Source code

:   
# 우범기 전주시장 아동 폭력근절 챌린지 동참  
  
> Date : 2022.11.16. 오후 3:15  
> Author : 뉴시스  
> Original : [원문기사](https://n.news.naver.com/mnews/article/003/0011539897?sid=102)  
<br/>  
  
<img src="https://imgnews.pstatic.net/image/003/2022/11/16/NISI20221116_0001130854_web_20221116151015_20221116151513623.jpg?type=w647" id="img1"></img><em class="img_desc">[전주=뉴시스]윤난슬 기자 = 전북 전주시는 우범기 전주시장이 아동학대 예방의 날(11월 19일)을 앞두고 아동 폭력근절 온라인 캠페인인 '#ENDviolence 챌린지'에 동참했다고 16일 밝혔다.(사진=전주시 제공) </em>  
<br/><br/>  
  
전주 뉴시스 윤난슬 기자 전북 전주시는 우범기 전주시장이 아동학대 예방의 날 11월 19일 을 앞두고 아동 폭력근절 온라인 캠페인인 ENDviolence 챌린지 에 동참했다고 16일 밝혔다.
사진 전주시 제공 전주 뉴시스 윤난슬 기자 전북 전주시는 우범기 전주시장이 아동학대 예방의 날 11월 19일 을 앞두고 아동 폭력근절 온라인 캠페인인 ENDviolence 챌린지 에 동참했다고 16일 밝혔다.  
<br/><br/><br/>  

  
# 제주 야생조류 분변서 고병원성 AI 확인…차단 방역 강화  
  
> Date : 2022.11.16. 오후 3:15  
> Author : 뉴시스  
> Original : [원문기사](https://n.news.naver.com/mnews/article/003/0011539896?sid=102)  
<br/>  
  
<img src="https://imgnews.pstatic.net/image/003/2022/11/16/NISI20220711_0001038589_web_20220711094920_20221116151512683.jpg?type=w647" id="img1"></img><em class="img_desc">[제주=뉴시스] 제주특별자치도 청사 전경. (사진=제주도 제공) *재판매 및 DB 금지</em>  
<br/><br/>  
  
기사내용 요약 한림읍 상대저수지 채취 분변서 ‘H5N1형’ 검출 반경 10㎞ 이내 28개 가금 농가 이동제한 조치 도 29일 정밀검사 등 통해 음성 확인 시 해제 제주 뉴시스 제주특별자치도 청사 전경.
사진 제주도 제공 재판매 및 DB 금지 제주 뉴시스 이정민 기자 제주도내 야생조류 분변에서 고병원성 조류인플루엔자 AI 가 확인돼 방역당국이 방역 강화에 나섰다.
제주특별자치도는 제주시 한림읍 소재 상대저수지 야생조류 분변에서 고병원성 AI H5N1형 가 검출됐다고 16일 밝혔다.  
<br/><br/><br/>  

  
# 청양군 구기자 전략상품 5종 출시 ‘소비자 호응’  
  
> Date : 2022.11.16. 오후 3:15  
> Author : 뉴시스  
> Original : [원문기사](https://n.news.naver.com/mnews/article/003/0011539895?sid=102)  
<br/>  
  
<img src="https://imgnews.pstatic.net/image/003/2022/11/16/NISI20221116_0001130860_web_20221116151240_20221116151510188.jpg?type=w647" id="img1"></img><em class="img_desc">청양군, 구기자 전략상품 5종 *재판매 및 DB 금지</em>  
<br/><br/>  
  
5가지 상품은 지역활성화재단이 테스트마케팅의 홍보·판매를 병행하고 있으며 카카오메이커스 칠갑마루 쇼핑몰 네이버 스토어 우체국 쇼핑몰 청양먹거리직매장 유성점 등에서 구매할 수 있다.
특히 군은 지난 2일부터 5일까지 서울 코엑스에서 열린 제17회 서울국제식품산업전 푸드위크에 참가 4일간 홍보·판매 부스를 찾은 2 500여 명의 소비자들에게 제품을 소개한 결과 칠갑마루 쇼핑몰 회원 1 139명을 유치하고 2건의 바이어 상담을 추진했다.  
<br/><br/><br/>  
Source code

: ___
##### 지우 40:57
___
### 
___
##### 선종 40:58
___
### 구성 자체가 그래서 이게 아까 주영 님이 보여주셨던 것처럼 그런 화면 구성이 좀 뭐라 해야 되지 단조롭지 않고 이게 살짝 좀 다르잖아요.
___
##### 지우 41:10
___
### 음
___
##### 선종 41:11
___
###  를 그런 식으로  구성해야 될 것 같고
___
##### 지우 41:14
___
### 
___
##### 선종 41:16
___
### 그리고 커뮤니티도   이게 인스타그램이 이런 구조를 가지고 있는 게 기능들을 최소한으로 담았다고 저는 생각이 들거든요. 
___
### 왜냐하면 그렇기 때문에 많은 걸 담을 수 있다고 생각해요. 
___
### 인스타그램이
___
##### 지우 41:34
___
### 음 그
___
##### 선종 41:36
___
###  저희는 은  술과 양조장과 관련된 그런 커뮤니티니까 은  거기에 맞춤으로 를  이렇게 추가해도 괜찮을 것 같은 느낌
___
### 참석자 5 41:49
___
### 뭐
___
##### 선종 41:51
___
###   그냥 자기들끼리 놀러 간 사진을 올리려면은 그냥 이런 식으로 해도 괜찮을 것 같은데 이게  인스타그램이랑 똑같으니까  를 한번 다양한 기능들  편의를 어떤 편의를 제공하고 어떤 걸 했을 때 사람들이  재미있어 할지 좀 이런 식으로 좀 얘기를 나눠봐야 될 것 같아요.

_____

# ASSIGNMENT:
Every entry should be retyped exactly as it appears.

# EXPECTED ANSWER:
Source code

:   
# 우범기 전주시장 아동 폭력근절 챌린지 동참  
  
> Date : 2022.11.16. 오후 3:15  
> Author : 뉴시스  
> Original : [원문기사](https://n.news.naver.com/mnews/article/003/0011539897?sid=102)  
<br/>  
  
<img src="https://imgnews.pstatic.net/image/003/2022/11/16/NISI20221116_0001130854_web_20221116151015_20221116151513623.jpg?type=w647" id="img1"></img><em class="img_desc">[전주=뉴시스]윤난슬 기자 = 전북 전주시는 우범기 전주시장이 아동학대 예방의 날(11월 19일)을 앞두고 아동 폭력근절 온라인 캠페인인 '#ENDviolence 챌린지'에 동참했다고 16일 밝혔다.(사진=전주시 제공) </em>  
<br/><br/>  
  
전주 뉴시스 윤난슬 기자 전북 전주시는 우범기 전주시장이 아동학대 예방의 날 11월 19일 을 앞두고 아동 폭력근절 온라인 캠페인인 ENDviolence 챌린지 에 동참했다고 16일 밝혔다.
사진 전주시 제공 전주 뉴시스 윤난슬 기자 전북 전주시는 우범기 전주시장이 아동학대 예방의 날 11월 19일 을 앞두고 아동 폭력근절 온라인 캠페인인 ENDviolence 챌린지 에 동참했다고 16일 밝혔다.  
<br/><br/><br/>  

  
# 제주 야생조류 분변서 고병원성 AI 확인…차단 방역 강화  
  
> Date : 2022.11.16. 오후 3:15  
> Author : 뉴시스  
> Original : [원문기사](https://n.news.naver.com/mnews/article/003/0011539896?sid=102)  
<br/>  
  
<img src="https://imgnews.pstatic.net/image/003/2022/11/16/NISI20220711_0001038589_web_20220711094920_20221116151512683.jpg?type=w647" id="img1"></img><em class="img_desc">[제주=뉴시스] 제주특별자치도 청사 전경. (사진=제주도 제공) *재판매 및 DB 금지</em>  
<br/><br/>  
  
기사내용 요약 한림읍 상대저수지 채취 분변서 ‘H5N1형’ 검출 반경 10㎞ 이내 28개 가금 농가 이동제한 조치 도 29일 정밀검사 등 통해 음성 확인 시 해제 제주 뉴시스 제주특별자치도 청사 전경.
사진 제주도 제공 재판매 및 DB 금지 제주 뉴시스 이정민 기자 제주도내 야생조류 분변에서 고병원성 조류인플루엔자 AI 가 확인돼 방역당국이 방역 강화에 나섰다.
제주특별자치도는 제주시 한림읍 소재 상대저수지 야생조류 분변에서 고병원성 AI H5N1형 가 검출됐다고 16일 밝혔다.  
<br/><br/><br/>  

  
# 청양군 구기자 전략상품 5종 출시 ‘소비자 호응’  
  
> Date : 2022.11.16. 오후 3:15  
> Author : 뉴시스  
> Original : [원문기사](https://n.news.naver.com/mnews/article/003/0011539895?sid=102)  
<br/>  
  
<img src="https://imgnews.pstatic.net/image/003/2022/11/16/NISI20221116_0001130860_web_20221116151240_20221116151510188.jpg?type=w647" id="img1"></img><em class="img_desc">청양군, 구기자 전략상품 5종 *재판매 및 DB 금지</em>  
<br/><br/>  
  
5가지 상품은 지역활성화재단이 테스트마케팅의 홍보·판매를 병행하고 있으며 카카오메이커스 칠갑마루 쇼핑몰 네이버 스토어 우체국 쇼핑몰 청양먹거리직매장 유성점 등에서 구매할 수 있다.
특히 군은 지난 2일부터 5일까지 서울 코엑스에서 열린 제17회 서울국제식품산업전 푸드위크에 참가 4일간 홍보·판매 부스를 찾은 2 500여 명의 소비자들에게 제품을 소개한 결과 칠갑마루 쇼핑몰 회원 1 139명을 유치하고 2건의 바이어 상담을 추진했다.  
<br/><br/><br/>  
Source code

: ___
##### 지우 40:57
___
### 
___
##### 선종 40:58
___
### 구성 자체가 그래서 이게 아까 주영 님이 보여주셨던 것처럼 그런 화면 구성이 좀 뭐라 해야 되지 단조롭지 않고 이게 살짝 좀 다르잖아요.
___
##### 지우 41:10
___
### 음
___
##### 선종 41:11
___
###  를 그런 식으로  구성해야 될 것 같고
___
##### 지우 41:14
___
### 
___
##### 선종 41:16
___
### 그리고 커뮤니티도   이게 인스타그램이 이런 구조를 가지고 있는 게 기능들을 최소한으로 담았다고 저는 생각이 들거든요. 
___
### 왜냐하면 그렇기 때문에 많은 걸 담을 수 있다고 생각해요. 
___
### 인스타그램이
___
##### 지우 41:34
___
### 음 그
___
##### 선종 41:36
___
###  저희는 은  술과 양조장과 관련된 그런 커뮤니티니까 은  거기에 맞춤으로 를  이렇게 추가해도 괜찮을 것 같은 느낌
___
### 참석자 5 41:49
___
### 뭐
___
##### 선종 41:51
___
###   그냥 자기들끼리 놀러 간 사진을 올리려면은 그냥 이런 식으로 해도 괜찮을 것 같은데 이게  인스타그램이랑 똑같으니까  를 한번 다양한 기능들  편의를 어떤 편의를 제공하고 어떤 걸 했을 때 사람들이  재미있어 할지 좀 이런 식으로 좀 얘기를 나눠봐야 될 것 같아요.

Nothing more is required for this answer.